*About this exercise:* Using the records below, write out again exactly the lines that begin at the line containing "Wear gloves and safety glasses." and end at the line containing "Subject to changes", and no other lines.

*Extracted material:*

===

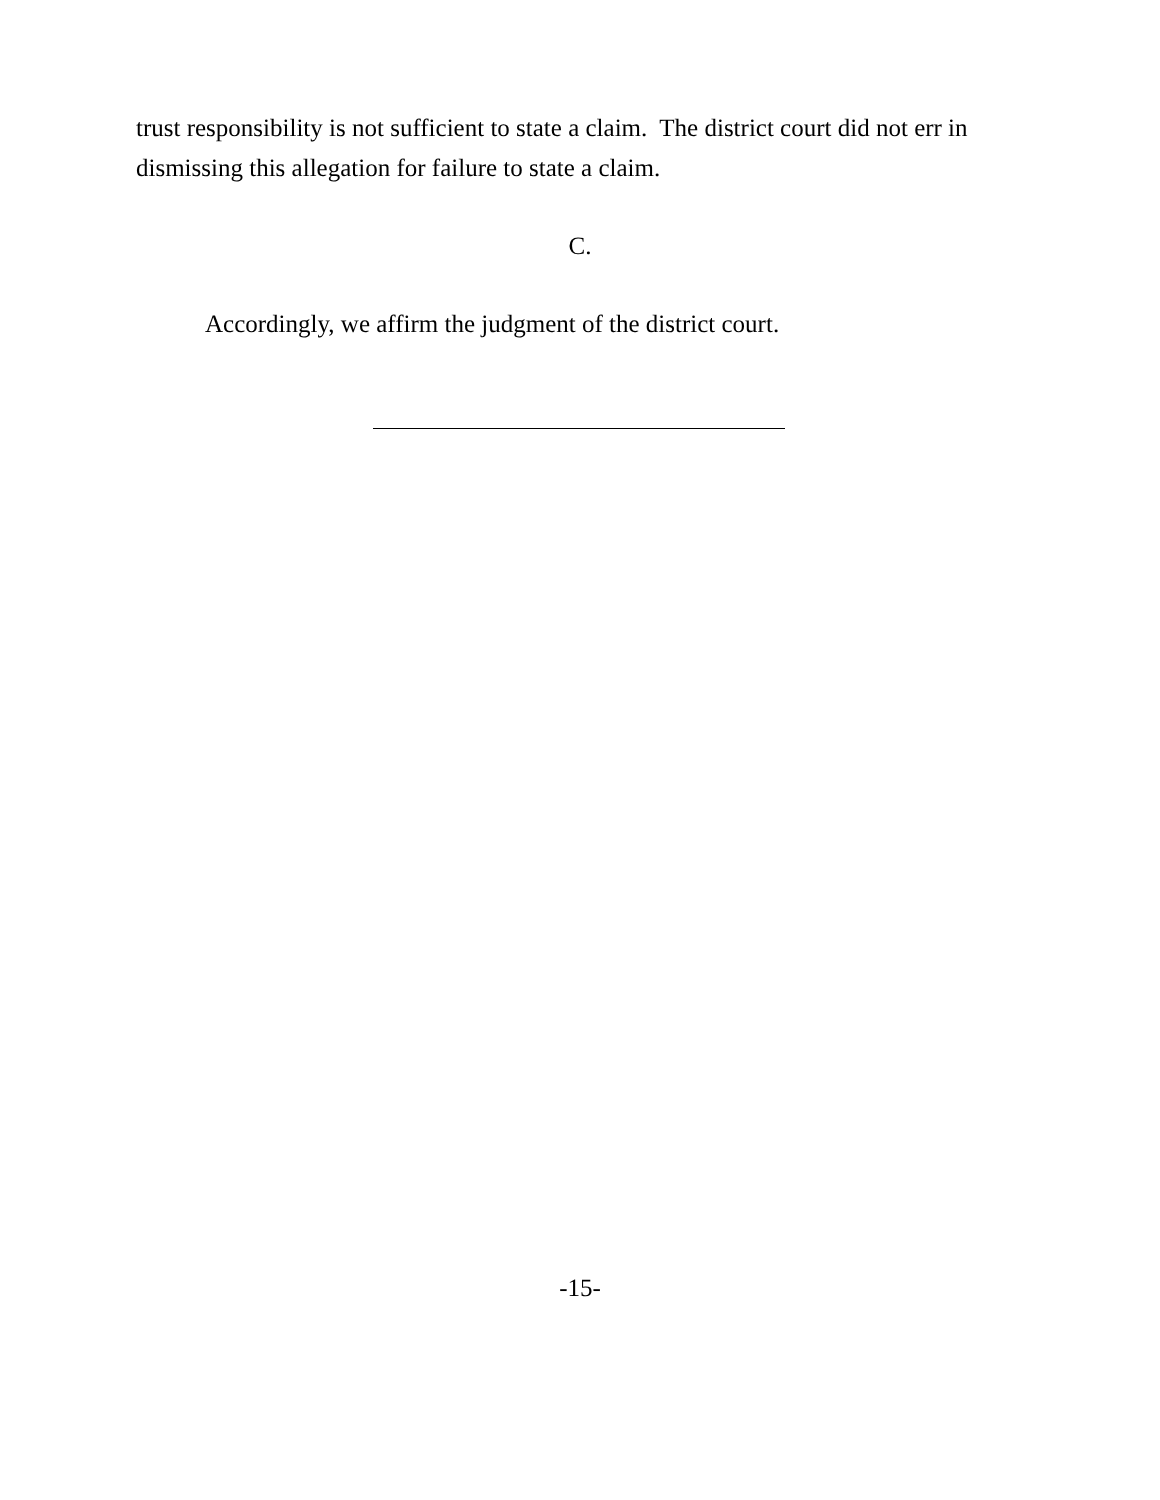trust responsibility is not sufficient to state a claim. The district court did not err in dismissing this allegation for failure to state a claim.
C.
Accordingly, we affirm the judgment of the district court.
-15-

===

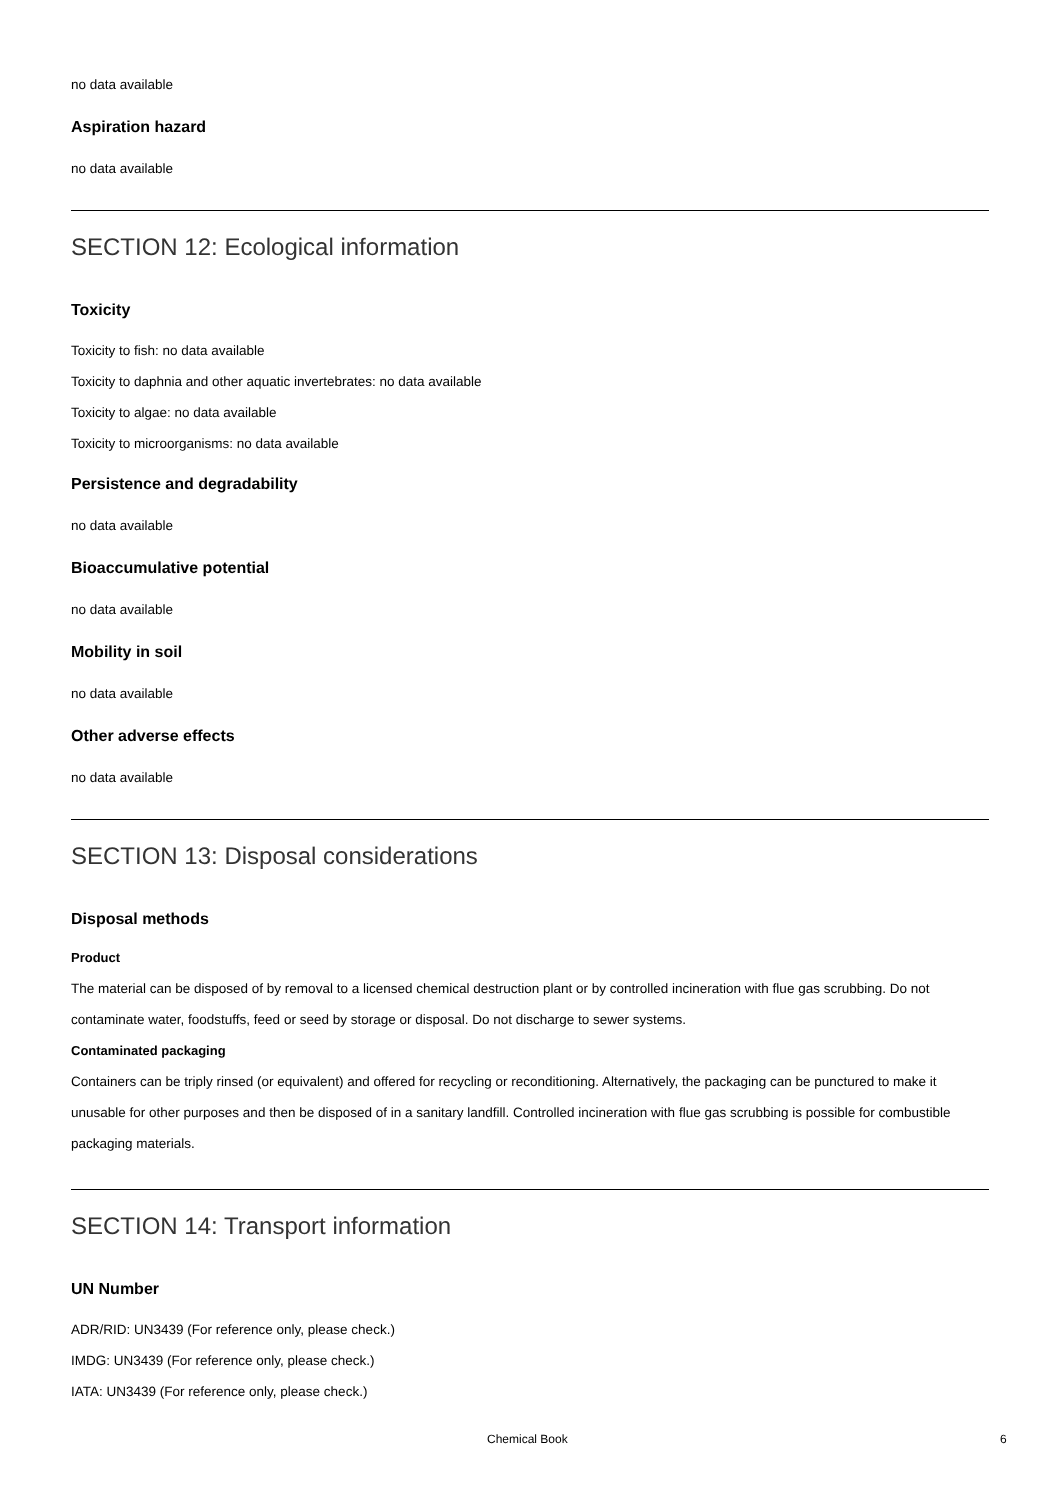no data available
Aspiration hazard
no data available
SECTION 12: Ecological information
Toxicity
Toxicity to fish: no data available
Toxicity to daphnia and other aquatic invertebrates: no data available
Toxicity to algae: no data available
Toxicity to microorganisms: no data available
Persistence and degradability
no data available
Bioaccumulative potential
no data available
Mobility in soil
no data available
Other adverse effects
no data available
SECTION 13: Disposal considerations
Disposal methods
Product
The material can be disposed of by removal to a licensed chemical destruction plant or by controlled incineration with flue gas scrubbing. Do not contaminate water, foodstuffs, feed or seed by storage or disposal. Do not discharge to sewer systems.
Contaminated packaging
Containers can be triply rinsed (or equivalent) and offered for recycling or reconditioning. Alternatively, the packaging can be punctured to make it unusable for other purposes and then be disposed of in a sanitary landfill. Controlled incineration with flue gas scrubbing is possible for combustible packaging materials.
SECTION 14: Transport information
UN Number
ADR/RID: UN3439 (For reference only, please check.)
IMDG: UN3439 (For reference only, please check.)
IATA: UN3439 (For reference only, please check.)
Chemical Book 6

===

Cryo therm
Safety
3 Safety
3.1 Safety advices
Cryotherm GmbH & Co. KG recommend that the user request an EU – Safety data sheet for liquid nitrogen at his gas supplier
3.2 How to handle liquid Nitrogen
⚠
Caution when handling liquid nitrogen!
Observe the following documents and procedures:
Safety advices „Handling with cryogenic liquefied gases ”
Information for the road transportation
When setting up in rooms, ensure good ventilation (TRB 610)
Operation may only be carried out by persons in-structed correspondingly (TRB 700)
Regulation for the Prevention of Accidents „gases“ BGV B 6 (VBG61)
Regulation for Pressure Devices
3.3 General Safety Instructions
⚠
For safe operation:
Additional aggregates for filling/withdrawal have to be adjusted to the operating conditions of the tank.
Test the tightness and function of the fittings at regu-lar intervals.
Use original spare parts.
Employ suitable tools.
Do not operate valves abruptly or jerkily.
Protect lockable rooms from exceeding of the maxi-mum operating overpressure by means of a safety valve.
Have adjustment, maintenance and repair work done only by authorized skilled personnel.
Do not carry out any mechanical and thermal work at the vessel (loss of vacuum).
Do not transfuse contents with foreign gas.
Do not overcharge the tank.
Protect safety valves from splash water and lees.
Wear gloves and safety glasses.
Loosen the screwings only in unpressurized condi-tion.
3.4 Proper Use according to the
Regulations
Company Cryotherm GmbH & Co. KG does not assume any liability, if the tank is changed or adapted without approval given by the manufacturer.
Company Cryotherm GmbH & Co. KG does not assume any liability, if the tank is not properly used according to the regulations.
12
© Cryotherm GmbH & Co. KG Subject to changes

===

*Output for this exercise:*
Wear gloves and safety glasses.
Loosen the screwings only in unpressurized condi-tion.
3.4 Proper Use according to the
Regulations
Company Cryotherm GmbH & Co. KG does not assume any liability, if the tank is changed or adapted without approval given by the manufacturer.
Company Cryotherm GmbH & Co. KG does not assume any liability, if the tank is not properly used according to the regulations.
12
© Cryotherm GmbH & Co. KG Subject to changes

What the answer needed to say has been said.